- [Entries taken from a collection]

►

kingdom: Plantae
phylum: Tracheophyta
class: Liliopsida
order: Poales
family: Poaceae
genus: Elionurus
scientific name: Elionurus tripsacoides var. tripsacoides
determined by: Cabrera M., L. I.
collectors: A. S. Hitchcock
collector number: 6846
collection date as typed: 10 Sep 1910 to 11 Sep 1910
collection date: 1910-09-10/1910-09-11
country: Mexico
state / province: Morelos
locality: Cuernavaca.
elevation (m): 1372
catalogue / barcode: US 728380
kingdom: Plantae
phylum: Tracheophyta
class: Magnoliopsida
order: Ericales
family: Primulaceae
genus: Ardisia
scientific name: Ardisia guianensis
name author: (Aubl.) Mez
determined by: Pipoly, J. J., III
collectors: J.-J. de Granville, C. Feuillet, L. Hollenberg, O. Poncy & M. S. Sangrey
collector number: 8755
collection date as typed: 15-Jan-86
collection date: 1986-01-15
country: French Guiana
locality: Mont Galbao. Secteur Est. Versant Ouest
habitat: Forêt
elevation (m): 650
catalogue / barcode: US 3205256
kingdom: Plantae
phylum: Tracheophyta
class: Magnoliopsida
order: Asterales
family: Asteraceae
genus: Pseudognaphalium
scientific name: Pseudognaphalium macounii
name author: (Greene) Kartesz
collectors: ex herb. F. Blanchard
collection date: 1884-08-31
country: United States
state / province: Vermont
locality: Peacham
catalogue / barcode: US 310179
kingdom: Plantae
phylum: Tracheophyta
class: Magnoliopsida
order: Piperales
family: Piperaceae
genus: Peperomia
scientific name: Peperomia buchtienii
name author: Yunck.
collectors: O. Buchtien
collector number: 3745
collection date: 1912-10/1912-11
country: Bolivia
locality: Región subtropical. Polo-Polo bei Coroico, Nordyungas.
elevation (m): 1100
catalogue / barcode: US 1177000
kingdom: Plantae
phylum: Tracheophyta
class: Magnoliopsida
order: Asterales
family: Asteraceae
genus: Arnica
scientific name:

◄

- [Set task] Give every line of the entries above as a JSON list of strings, one string per line, leaving out blank lines.

- [The response]
[
  "kingdom: Plantae",
  "phylum: Tracheophyta",
  "class: Liliopsida",
  "order: Poales",
  "family: Poaceae",
  "genus: Elionurus",
  "scientific name: Elionurus tripsacoides var. tripsacoides",
  "determined by: Cabrera M., L. I.",
  "collectors: A. S. Hitchcock",
  "collector number: 6846",
  "collection date as typed: 10 Sep 1910 to 11 Sep 1910",
  "collection date: 1910-09-10/1910-09-11",
  "country: Mexico",
  "state / province: Morelos",
  "locality: Cuernavaca.",
  "elevation (m): 1372",
  "catalogue / barcode: US 728380",
  "kingdom: Plantae",
  "phylum: Tracheophyta",
  "class: Magnoliopsida",
  "order: Ericales",
  "family: Primulaceae",
  "genus: Ardisia",
  "scientific name: Ardisia guianensis",
  "name author: (Aubl.) Mez",
  "determined by: Pipoly, J. J., III",
  "collectors: J.-J. de Granville, C. Feuillet, L. Hollenberg, O. Poncy & M. S. Sangrey",
  "collector number: 8755",
  "collection date as typed: 15-Jan-86",
  "collection date: 1986-01-15",
  "country: French Guiana",
  "locality: Mont Galbao. Secteur Est. Versant Ouest",
  "habitat: Forêt",
  "elevation (m): 650",
  "catalogue / barcode: US 3205256",
  "kingdom: Plantae",
  "phylum: Tracheophyta",
  "class: Magnoliopsida",
  "order: Asterales",
  "family: Asteraceae",
  "genus: Pseudognaphalium",
  "scientific name: Pseudognaphalium macounii",
  "name author: (Greene) Kartesz",
  "collectors: ex herb. F. Blanchard",
  "collection date: 1884-08-31",
  "country: United States",
  "state / province: Vermont",
  "locality: Peacham",
  "catalogue / barcode: US 310179",
  "kingdom: Plantae",
  "phylum: Tracheophyta",
  "class: Magnoliopsida",
  "order: Piperales",
  "family: Piperaceae",
  "genus: Peperomia",
  "scientific name: Peperomia buchtienii",
  "name author: Yunck.",
  "collectors: O. Buchtien",
  "collector number: 3745",
  "collection date: 1912-10/1912-11",
  "country: Bolivia",
  "locality: Región subtropical. Polo-Polo bei Coroico, Nordyungas.",
  "elevation (m): 1100",
  "catalogue / barcode: US 1177000",
  "kingdom: Plantae",
  "phylum: Tracheophyta",
  "class: Magnoliopsida",
  "order: Asterales",
  "family: Asteraceae",
  "genus: Arnica",
  "scientific name:"
]